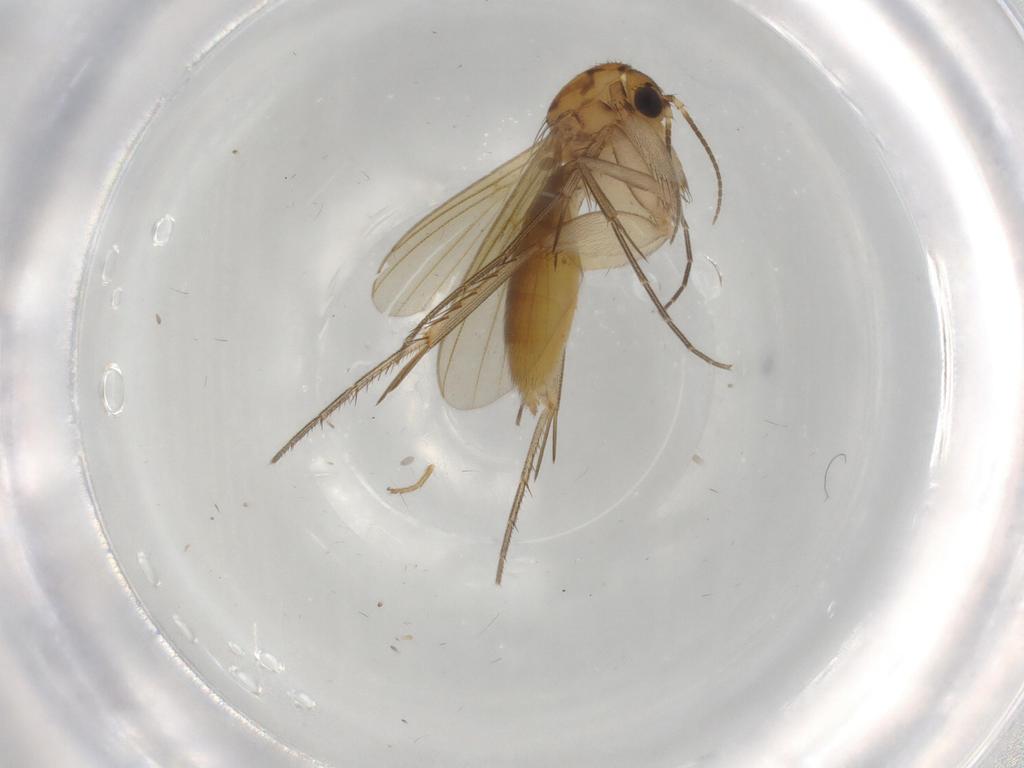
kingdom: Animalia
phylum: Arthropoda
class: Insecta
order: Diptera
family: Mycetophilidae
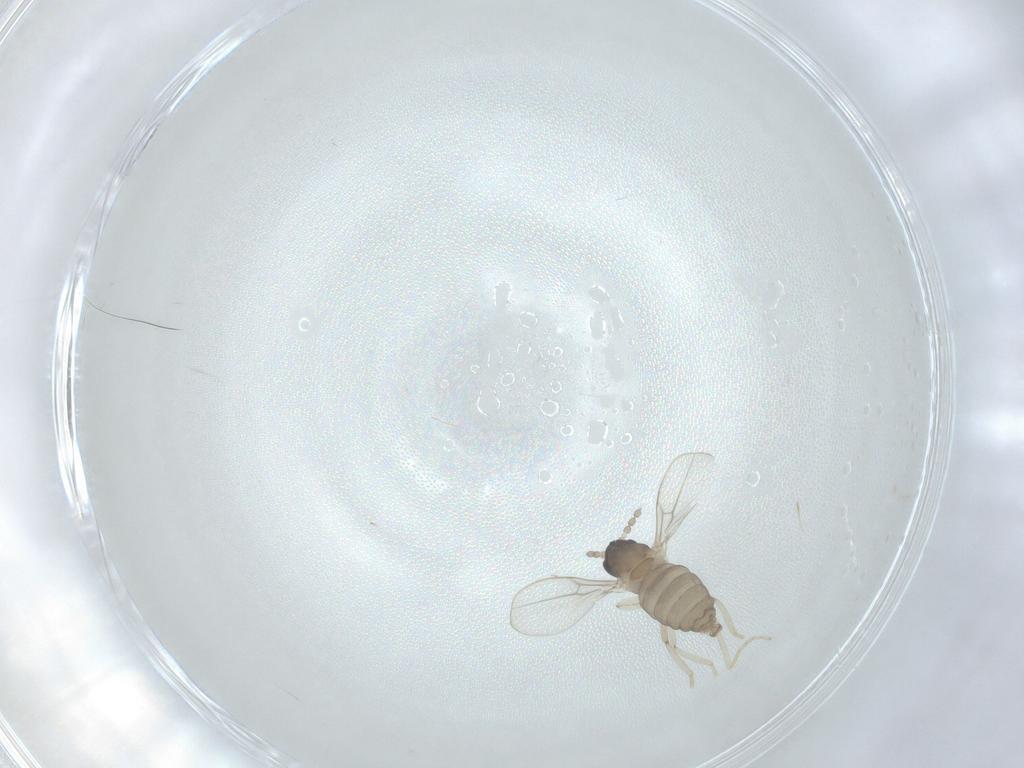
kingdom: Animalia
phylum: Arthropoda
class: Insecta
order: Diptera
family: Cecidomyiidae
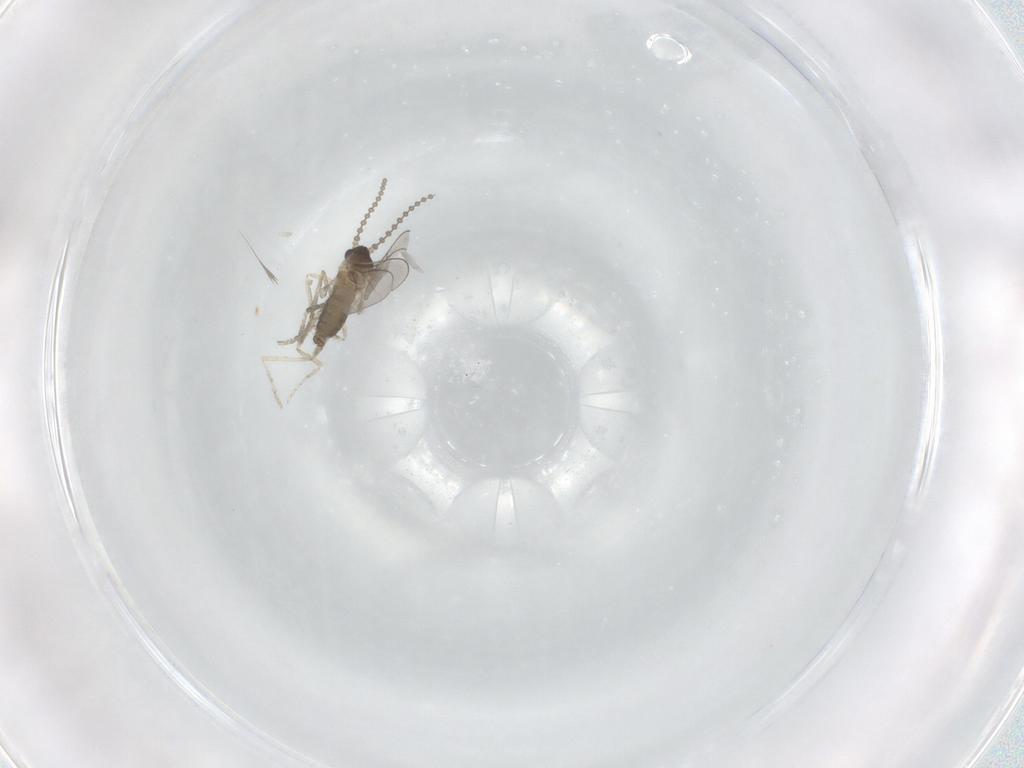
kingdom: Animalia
++++++++++
**YOUR TASK**
Reproduce every text line from all of the items above, word for word, and leave the pictures out.

**SOLUTION FOR THIS EXERCISE**
kingdom: Animalia
phylum: Arthropoda
class: Insecta
order: Diptera
family: Mycetophilidae
kingdom: Animalia
phylum: Arthropoda
class: Insecta
order: Diptera
family: Cecidomyiidae
kingdom: Animalia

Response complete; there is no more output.